PETALING JAYA: Nineteen Universiti Malaya (UM) academic and administrative staff and five teachers who were allegedly discriminated against in their employment after refusing Covid-19 vaccination are looking to the High Court to protect their constitutional rights, their lawyer has told FMT.
This follows a Court of Appeal decision to dismiss the attorney-general’s appeal against a Shah Alam High Court order allowing the group to pursue judicial review proceedings.
On Feb 7, a three-member panel led by Justice Vazeer Alam Mydin Meera ruled the applicants were entitled to have the merits of their case heard by the High Court.
In doing so, the appeals court rejected the AG’s contention that granting leave was tantamount to allowing the group to challenge Putrajaya’s entire Covid-19 vaccination programme.
“The AG’s claim is misplaced. We are not challenging the government’s vaccination programme,” their lawyer, Amin Anuar, told FMT.
Instead, Amin said his clients were challenging its implementation policy for public service officers as set out in Service Circular No. 4/2021 dated Oct 18, 2021.

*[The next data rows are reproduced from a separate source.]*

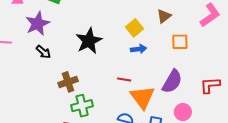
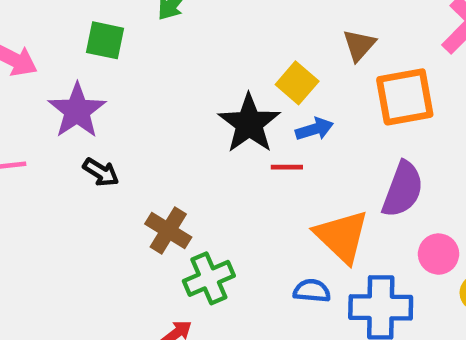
black star: (89, 41) -> (249, 124), moved
orange square: (180, 42) -> (405, 97), size x1.5
red line: (124, 79) -> (287, 167), moved
brown cross: (68, 82) -> (168, 231), turned -30

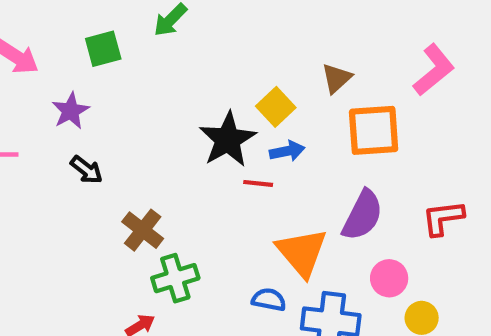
green square: (105, 40) -> (103, 49), turned -33
purple star: (77, 111) -> (70, 111), size x0.7

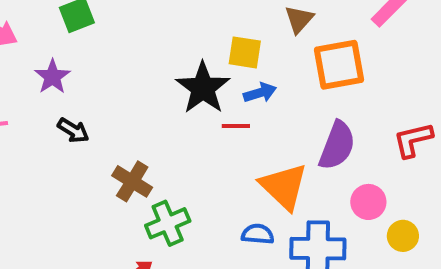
yellow square: (276, 107) -> (245, 52), turned -32

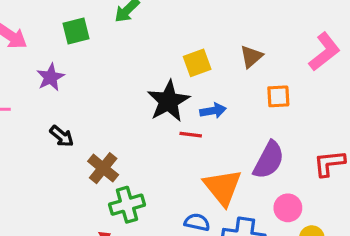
yellow square: (245, 52) -> (197, 63), moved, turned -36
orange square: (339, 65) -> (278, 96), size x0.6
black arrow: (73, 130) -> (62, 136), moved

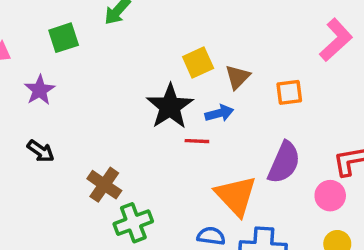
brown triangle: (251, 57) -> (238, 77), moved
black arrow: (62, 136) -> (41, 151), moved
pink circle: (288, 208) -> (330, 196), moved

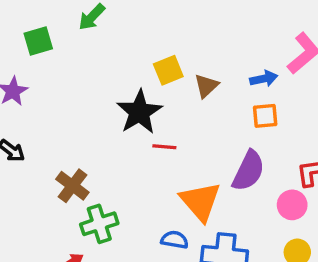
orange square: (289, 92) -> (265, 116), moved
blue arrow: (219, 113) -> (264, 79), moved

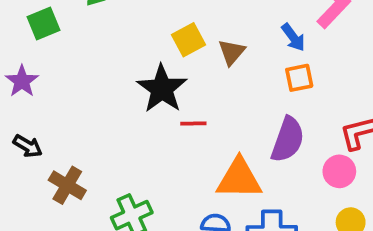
blue arrow: (264, 79) -> (293, 37), turned 72
brown cross: (72, 186) -> (67, 185), moved
orange triangle: (200, 201) -> (239, 179), turned -42

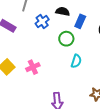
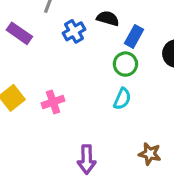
green circle: (66, 39) -> (125, 64), moved

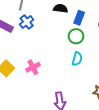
blue cross: (74, 31) -> (27, 22), moved

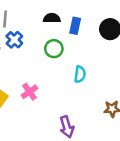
green circle: (76, 36) -> (54, 49), moved

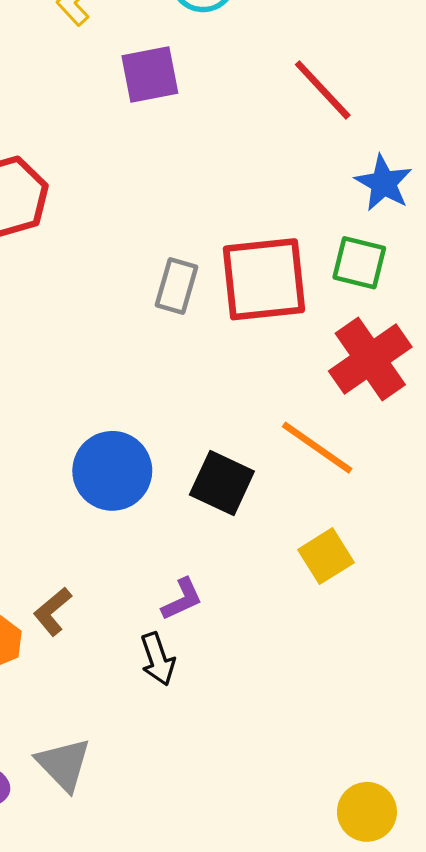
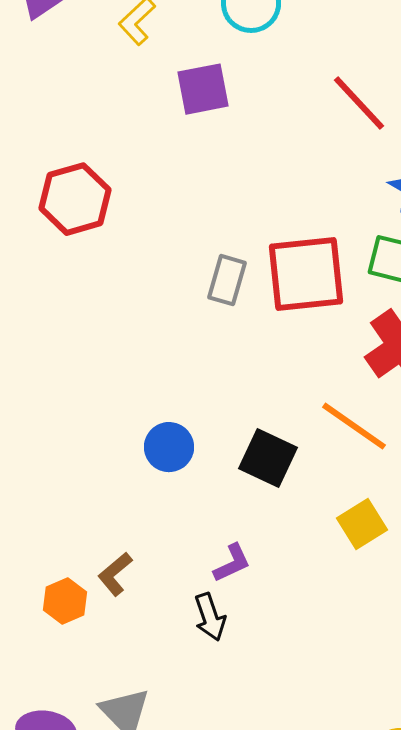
blue circle: (112, 471) -> (169, 447), size x0.7

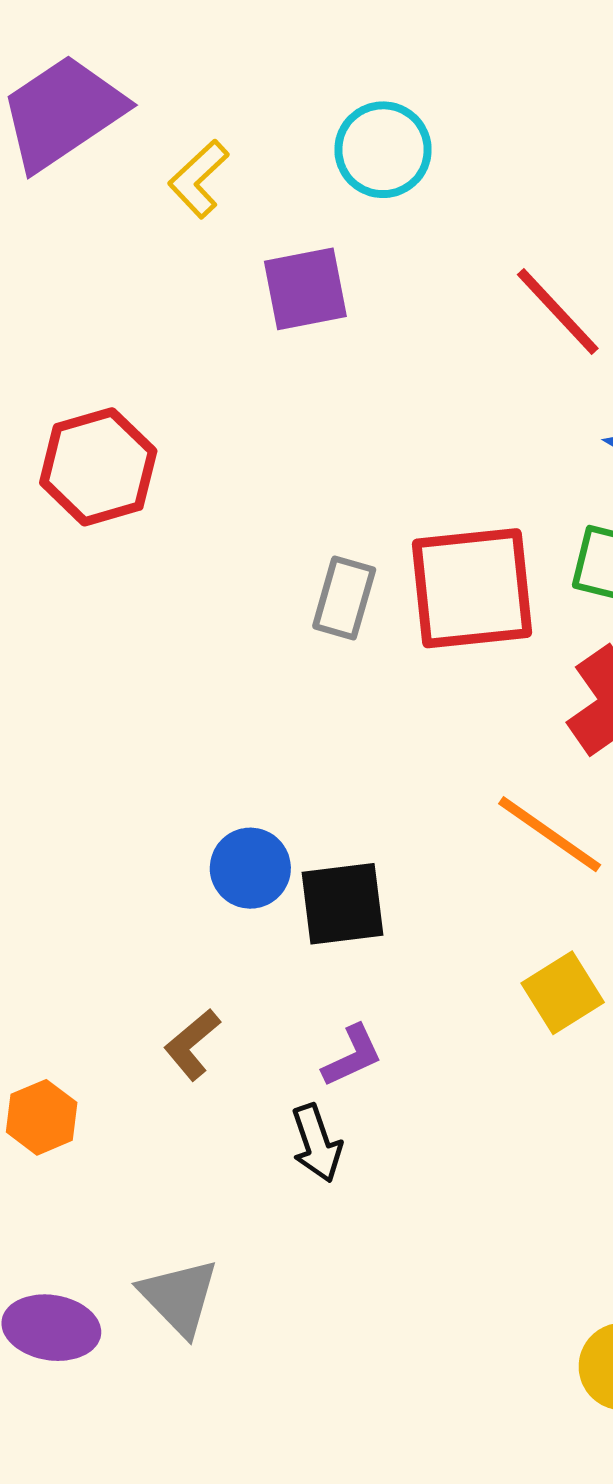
black square: (268, 458) -> (343, 904), moved, turned -32
brown L-shape: (115, 574) -> (192, 1044), moved
orange hexagon: (65, 601) -> (42, 1117), moved

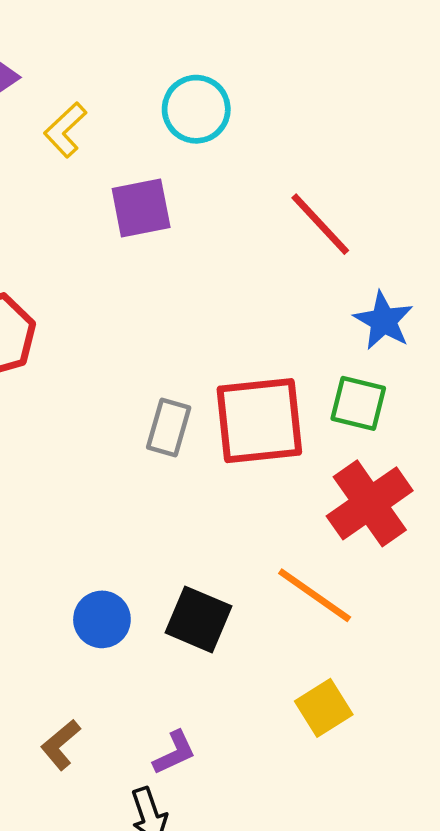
black square: (343, 904) -> (198, 619), moved, turned 30

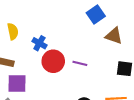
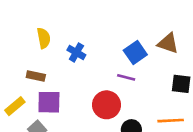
blue square: (96, 14) -> (135, 52), moved
red circle: (53, 61) -> (106, 105), moved

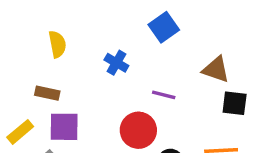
brown triangle: (168, 43) -> (216, 69), moved
blue cross: (76, 52) -> (116, 63), moved
blue square: (135, 52) -> (164, 27), moved

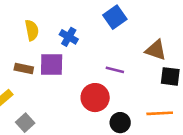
blue cross: (116, 63) -> (69, 37), moved
purple square: (64, 127) -> (52, 65), moved

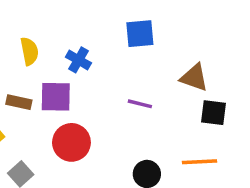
blue square: (115, 17) -> (140, 34), turned 30
red circle: (95, 98) -> (71, 142), moved

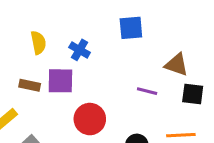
purple line: (140, 104) -> (147, 91), moved
red circle: (71, 142) -> (90, 119), moved

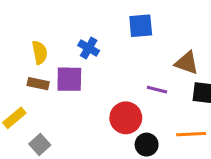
yellow semicircle: (38, 43) -> (40, 52), moved
red circle: (90, 119) -> (126, 118), moved

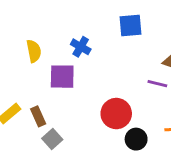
brown rectangle: (38, 84) -> (38, 116), moved, turned 54
purple line: (157, 90) -> (157, 84), moved
gray square: (40, 145) -> (52, 139), moved

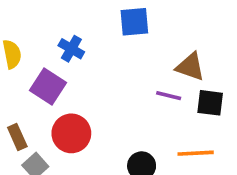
purple square: (62, 77) -> (48, 87), turned 32
red circle: (116, 114) -> (71, 133), moved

The five teachers are also challenging the School Management and Operation Guidelines 3.0, which have since been revoked.
The group says the circular and guidelines are unconstitutional as they violate the Federal Constitution and fail to take into account that the government never made vaccination mandatory.
“Despite this, my clients say the action taken against them made it seem as if the vaccines were compulsory. This is what they seek to challenge,” he said.
Amin is confident the group will succeed in the High Court.
Departments may set rules, but they must be in accordance with the law, he said.
“My clients may not be vaccinated, but that does not mean they can be stopped from carrying out their duties.
“Government departments can draw up reasonable measures, such as requiring their officers to take a PCR test from time to time and implementing social distancing measures, but they cannot stop my clients from working altogether,” he said.
He said the group is looking forward to the next phase of the case in the High Court, claiming his clients suffer discrimination even to this day.
“I told the judges (in the Court of Appeal) that the discrimination is ongoing,” said Amin, adding that it had affected his clients’ careers, future and family.
Until now, he said, they have been unable to set out the instances of alleged discrimination on affidavit as a stay of proceedings was in force while the appeal was ongoing.
“Now we can seek directions, including for the filing of affidavits and submissions,” he said.
The group has named the university’s registrar, the public services department (JPA) and its director-general Khairul Adib Abd Rahman, the health and education ministries and Putrajaya as respondents.